Die streikenden Kolleg:innen, die ein wirkliches Interesse an der vollen Durchsetzung der Forderungen hegen, müssen die Entscheidung über den Fortgang der Kampfmaßnahmen erhalten. Dafür brauchen sie auch Einblick in den Stand der Verhandlungen und das Entscheidungsrecht darüber, wie der Streik fortgeführt wird. Einzelne Elemente der Streikdemokratie gab es in den beiden Krankenhausbewegungen in Berlin und NRW: Z. B. wurden die Tarifdelegierten oder -botschafter:innen über die Ergebnisse der Verhandlungen zeitnah informiert und konnten über den Fortgang mitentscheiden. Auch die streikenden Kolleg:innen wurden z. B. in der NRW-Krankenhausbewegung in Streikversammlungen über das letzte Tarifergebnis informiert, konnten es diskutieren und darüber entscheiden. Es hatte sich zwar eine Mehrheit dafür ausgesprochen, aber z. B. die Kolleg:innen in Düsseldorf stimmten nach einer längeren Diskussion gegen das Ergebnis!

Aber all dies beruhte auf einer „freiwilligen“ Entscheidung der Tarifkommission, über das Verhandlungsergebnis nicht ohne Befragung und Abstimmung unter den streikenden Kolleg:innen zu entscheiden.

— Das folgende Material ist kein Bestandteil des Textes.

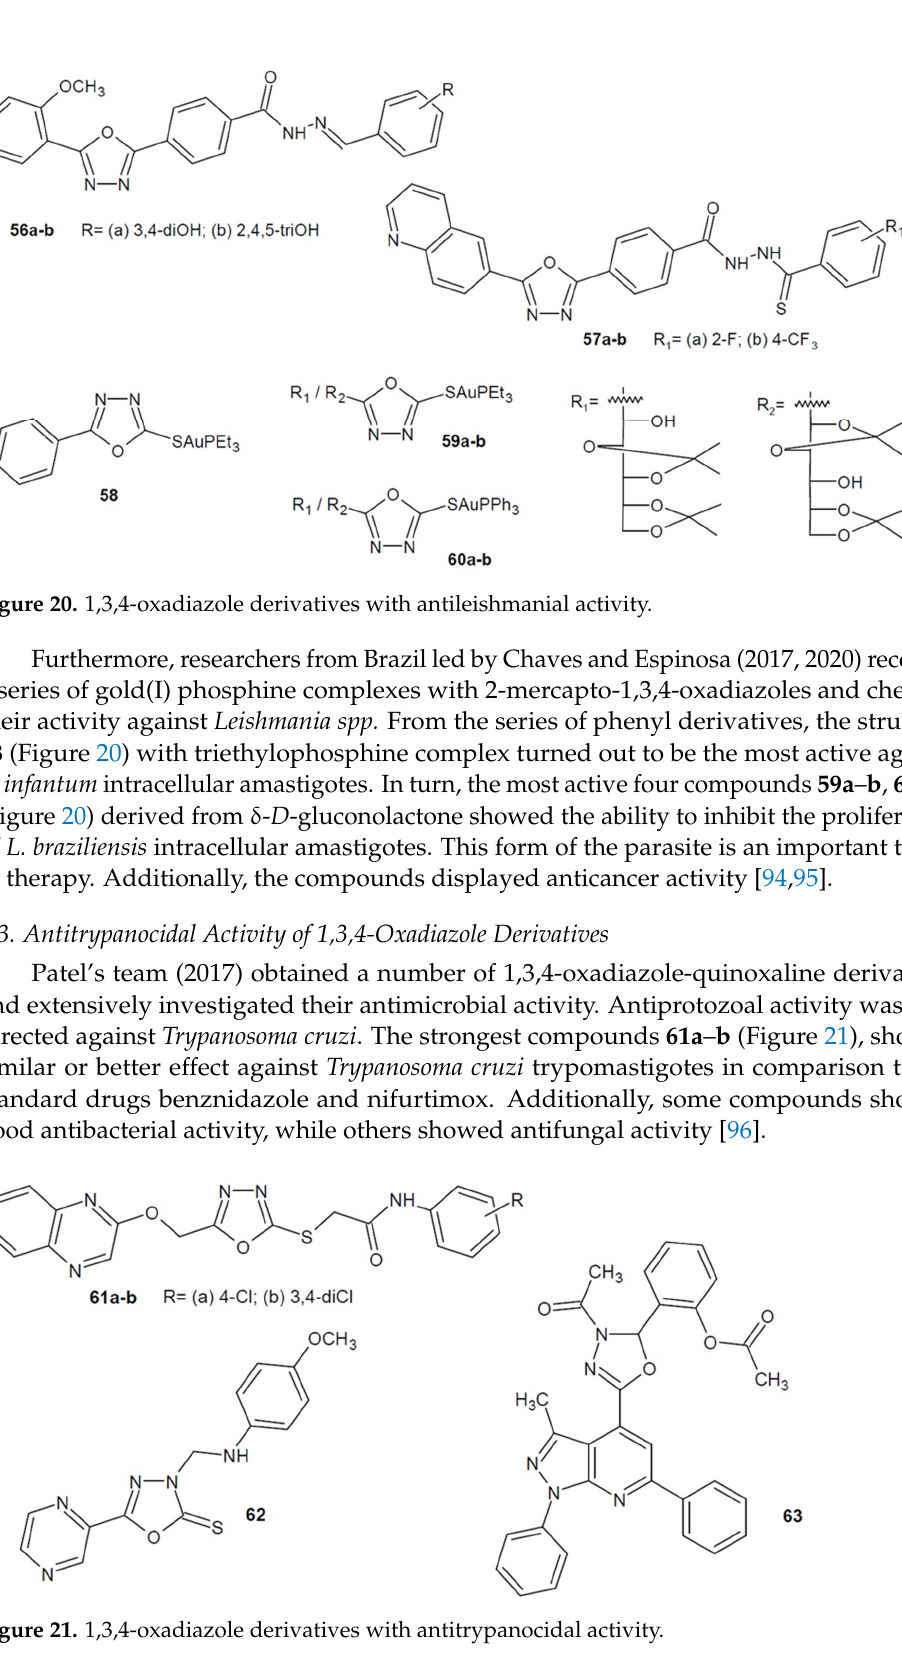
Figure 21. 1,3,4-oxadiazole derivatives with antitrypanocidal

Letztendlich hatten aber immer noch die Gewerkschaftsfunktionär:innen das letzte Wort, was sich z. B. im „verfrühten“ Abschluss bei der Charité und Vivantes niederschlug und dazu führte, dass die Kolleg:innen der ausgelagerten Tochtergesellschaften am Schluss allein für die Anerkennung des TVöD in den Töchtern kämpfen mussten. (S. a.: https://arbeiterinnenmacht.de/2021/10/04/vorlaeufige-bilanz-des-berliner-klinikstreiks-vor-der-entscheidung/ und https://arbeiterinnenmacht.de/2022/06/18/nrw-unikliniken-in-der-8-streikwoche-licht-und-schatten/; https://arbeiterinnenmacht.de/2022/07/21/streik-der-unikliniken-nrw-beendet/)

D. h. freiwillige Zusagen der Tarifkommissionen über eine engere Zusammenarbeit und Abstimmung unter den streikenden Kolleg:innen sind zwar positiv zu bewerten, reichen aber nicht aus. Was es braucht, sind Streikkomitees – wie sie an der Uniklinik Essen aufgebaut und praktiziert wurden –, bestehend aus Delegierten verschiedener Bereiche, die jederzeit abwählbar sein müssen und die Aufgabe haben, die Diskussion und Abstimmung über die Fortführung der Tarifrunde auf Streikversammlungen mit den streikenden Kolleg:innen zu organisieren. Solche Streikkomitees, mit Hilfe derer die streikenden Kolleg:innen selbst demokratisch entscheiden können, sind überall in allen Betrieben, Dienststellen oder Büros, aber auch auf lokaler, regionaler und letztendlich auch auf Bundesebene nötig, damit sie selbst ihren Kampf unter ihre eigene Kontrolle bekommen und damit der Sozialpartnerschaftspolitik der Führung funktionierende Strukturen entgegensetzen können.